_Excerpted passage_:
START

California has the largest homeless population in the country, with nearly 190,000 people living on the streets, according to federal data. For every 10,000 people in California, 48 experience homelessness.
“There’s AB2903 and AB2570, this is on my full plan on my website, but basically [Governor] Newsom vetoed two bills that would bring transparency to how we’re spending money on homelessness, which is crazy,” Lucas sid. “The super majority of the Democrats sent him a bill, usually he’ll veto stuff that’s too far like to the left, this is something the Democrats even said, let’s bring more transparency and he vetoed them.”
Governor Gavin Newsom said he vetoed AB2903 because similar measures are already in place to increase accountability and the effectiveness of California’s state homelessness programs.
Lucas said he wants to see a “CEO of homelessness at the state and city level” who would become the face of the crisis and bring transparency to the issue.

END

_Data supplied_:
START

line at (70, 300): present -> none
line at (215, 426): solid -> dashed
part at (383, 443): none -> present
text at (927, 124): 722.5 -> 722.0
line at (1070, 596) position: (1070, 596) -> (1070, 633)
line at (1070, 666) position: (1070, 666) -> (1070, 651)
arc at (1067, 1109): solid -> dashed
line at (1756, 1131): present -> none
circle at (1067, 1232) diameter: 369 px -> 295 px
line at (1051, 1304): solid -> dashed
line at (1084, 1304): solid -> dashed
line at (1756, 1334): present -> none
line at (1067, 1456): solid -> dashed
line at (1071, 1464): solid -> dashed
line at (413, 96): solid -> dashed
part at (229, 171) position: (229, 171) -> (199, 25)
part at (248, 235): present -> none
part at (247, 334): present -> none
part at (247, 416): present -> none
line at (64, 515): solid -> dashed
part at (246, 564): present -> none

END

_Brief 1_: In the passage on California homelessness, what reason did Governor Gavin Newsom give for vetoing AB2903?
_Brief 2_: Copy out the passage on California homelessness from "Governor Gavin Newsom" to "state homelessness programs.".
_Brief 3_: Write what comes next in the passage on California homelessness, picking up after its final sentence.
This material has no connection to the passage on homelessness in California.

_Written answer 1_: He said similar measures are already in place to increase accountability and the effectiveness of California's state homelessness programs.

_Written answer 2_:
Governor Gavin Newsom said he vetoed AB2903 because similar measures are already in place to increase accountability and the effectiveness of California’s state homelessness programs.

_Written answer 3_:
“Right now, what we have is a patchwork of thousands of organizations across you know, tens of thousands of people, and we don’t even know who to yell at,” he added.
He also said cities need to enforce anti-camping laws that are already on the books, and build cost-effective facilities that prove treatment for substance abuse and mental health.
“I think people are tired of politicians in California putting homelessness on their website and not actually addressing it—going into the streets, looking at the problem, admitting that the problem exists and stop pretending like just because we improved a few percent since last year that we’re actually addressing this,” Lucas said.